Paris, zumbis e solidão. Esses são os três elementos que resumem o longa franco-estadunidense A Noite Devorou o Mundo, lançado em julho deste ano. Baseado no livro homônimo de Pit Agarmen e dirigido pelo cineasta francês (e estreante) Dominique Rocher, o filme tem como tema central o isolamento humano e suas consequências. Apesar de ser vendido como terror (por conta da presença de zumbis), a estória flerta muito com o drama, trilhando uma narrativa lenta que oscila entre dois gêneros.
A trama é movida por Sam, um rapaz antissocial na casa dos 30 anos. Interpretado pelo ator norueguês Anders Danielsen Lie (conhecido por Oslo, 31 de Agosto), o personagem vai ao apartamento de sua ex-namorada, localizado em Paris, a fim de buscar alguns pertences pessoais. Ao chegar lá, se depara com uma festa no local. Incomodado pelo clima e sem conseguir conversar a sós com a garota, ele se tranca em um escritório. Enquanto espera as pessoas irem embora, acaba dormindo no sofá. Ao acordar, pela manhã, percebe que o apartamento está vazio e encharcado de sangue, e logo descobre que todos viraram criaturas devoradoras de carne.
Apesar da premissa simples e clichê, o andamento do filme se afasta (e muito) dos inúmeros enlatados do gênero zumbi. Aqui, os monstros são apenas pano de fundo para algo maior: a solidão do protagonista, que aparentemente é o único sobrevivente da catástrofe – ideia reforçada com grandes planos gerais que exibem uma Paris devastada, abandonada e silenciosa. Não há respostas sobre a origem do incidente ou possibilidade de cura, pois o foco é Sam. Momentos de sustos e tensões são raros ao longo dos 93 minutos.

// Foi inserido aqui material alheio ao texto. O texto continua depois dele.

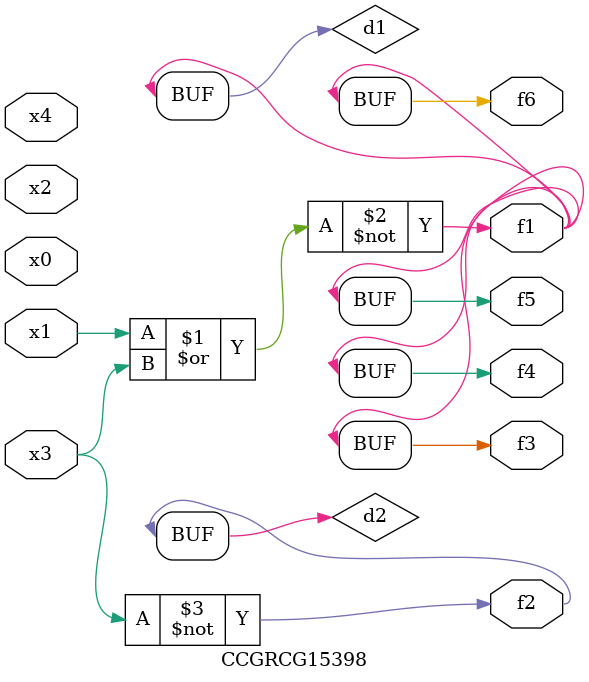
<source format=v>
module CCGRCG15398(
	input x0, x1, x2, x3, x4,
	output f1, f2, f3, f4, f5, f6
);

	wire d1, d2;

	nor (d1, x1, x3);
	not (d2, x3);
	assign f1 = d1;
	assign f2 = d2;
	assign f3 = d1;
	assign f4 = d1;
	assign f5 = d1;
	assign f6 = d1;
endmodule

</source>
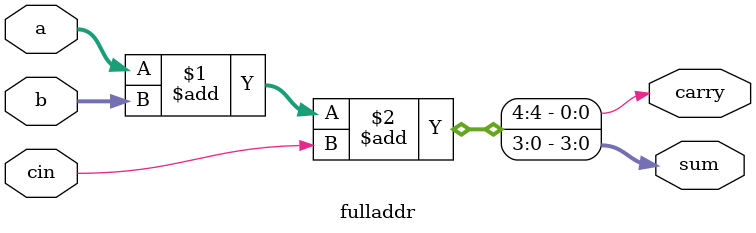
<source format=v>
module bcd_add_sub(a,b,mode,sum,cout);
input [3:0]a,b;
input mode;
output [3:0]sum;
output cout;

wire [3:0]comp9,muxout;

comp9ckt g1(comp9,b);
mux2_1 g2(comp9,b,muxout,mode);
bcd_adder g3(muxout,a,mode,sum,cout);
endmodule


/*
module bcd_adder( input [3:0]a,b,
input cin,
output [3:0] sum,
output carry
);
*/






module comp9ckt( output reg[3:0] comp9, input [3:0]b);
always@(b)
begin
case(b) 
4'b0000: comp9 = 4'b1001; 
4'b0001: comp9 = 4'b1000; 
4'b0010: comp9 = 4'b0111; 
4'b0011: comp9 = 4'b0110; 
4'b0100: comp9 = 4'b1001; 
4'b0101: comp9 = 4'b0100; 
4'b0110: comp9 = 4'b0011; 
4'b0111: comp9 = 4'b0010; 
4'b1000: comp9 = 4'b0001; 
4'b1001: comp9 = 4'b0000; 
default: comp9 = 4'b1111;
endcase
end
endmodule

module mux2_1(input [3:0]a,b, output reg [3:0] muxout , input sel);
always@(*)
case(sel)
1:muxout=a;
0:muxout=b;
endcase
endmodule

module bcd_adder( input [3:0]a,b,
input cin,
output [3:0] sum,
output carry
);

wire [3:0]z;
wire cout;
wire cout1;
wire [3:0]carrytemp;
supply0 gnd;

assign cout1= (z[3]&z[2] )| (z[3]&z[1]) | cout ;
assign carrytemp={1'b0,cout1,cout1,1'b0};

fulladdr g1(a,b,cin,z,cout);
fulladdr g2(z,carrytemp,gnd,sum,carry);
endmodule

module fulladdr(input [3:0]a,b, input cin , output [3:0] sum, output carry);
assign {carry,sum}= a+b+cin;
endmodule


</source>
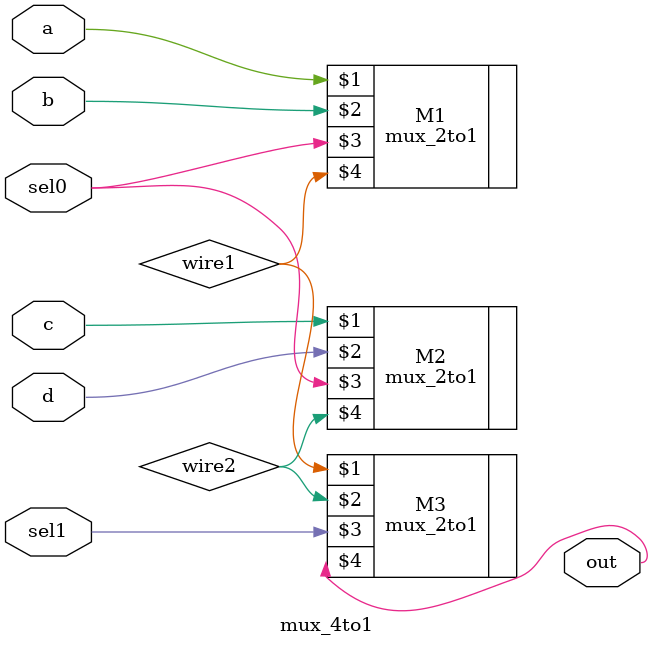
<source format=v>
`timescale 1ns/1ps

module mux_4to1(a,b,c,d,sel1,sel0,out);
    input wire a,b,c,d,sel1,sel0;
    output wire out;
	wire wire1,wire2;
	
	mux_2to1 M1(a,b,sel0,wire1);
	mux_2to1 M2(c,d,sel0,wire2);
	mux_2to1 M3(wire1,wire2,sel1,out);
endmodule
</source>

Até existem, mas são pontuais e breves. A maioria das cenas apresenta a rotina entediante do personagem e como ele lida com ela. Como alicerce ao fato do roteiro trabalhar quase unicamente com um único ator, há a presença de um segundo personagem (um prisioneiro mudo), que serve como confessionário, a fim de expor pensamentos que não poderiam ser informados de outra forma para o espectador. Entretanto, o artifício é pouco proveitoso, e se resume à cenas que dizem quase nada.
Outro fator que colabora para aumentar a sensação de solidão é a forma como o diretor trabalha os encontros entre Sam e as criaturas. Na maioria das vezes o confronto é desprovido de trilha sonora. Alem disso, os zumbis do cineasta não fazem ruídos vocais. São completamente silenciosos. Essa escolha ajuda a agravar o clima de angústia sentido pelo protagonista, que se vê sozinho diante de um mundo pós-apocalíptico.
Dizem que no cinema se deve mostrar mais e dizer menos. Quanto à passagem de tempo da trama, o script se sai bem nessa dica. O espectador consegue ter uma noção de quantos dias Sam está enclausurado sem ele precisar dizer. Afinal, o personagem marca o tempo fazendo riscos em ladrilhos de vidro de uma janela. Porém também há ocasiões em que a lente do diretor erra nesse sentido, como o uso de um plano rápido e escuro para explicar o desfecho de uma personagem que aparece na segunda metade do filme.
Apesar da boa atuação do ator, que prova conseguir trabalhar bem sozinho, não é possível ter muita empatia pelo seu problema. Pouco se sabe sobre o seu passado – elemento fundamental para a proposta da obra. Aparentemente, ele é apenas um homem introvertido que gosta de compor música com objetos domésticos (passatempo que se repete em mais de uma cena). Assim, o público vê apenas um sobrevivente aflito pela solidão, cercado por seres oriundos de George Romero.
Embora tenha um final condizente com a proposta que o permeia, A Noite Devorou o Mundo entrega uma estória arrastada e com pouca profundidade emocional, incapaz de arrancar suor, calafrios ou lágrimas do público. A mistura de gêneros, desta vez, foi pouco efetiva.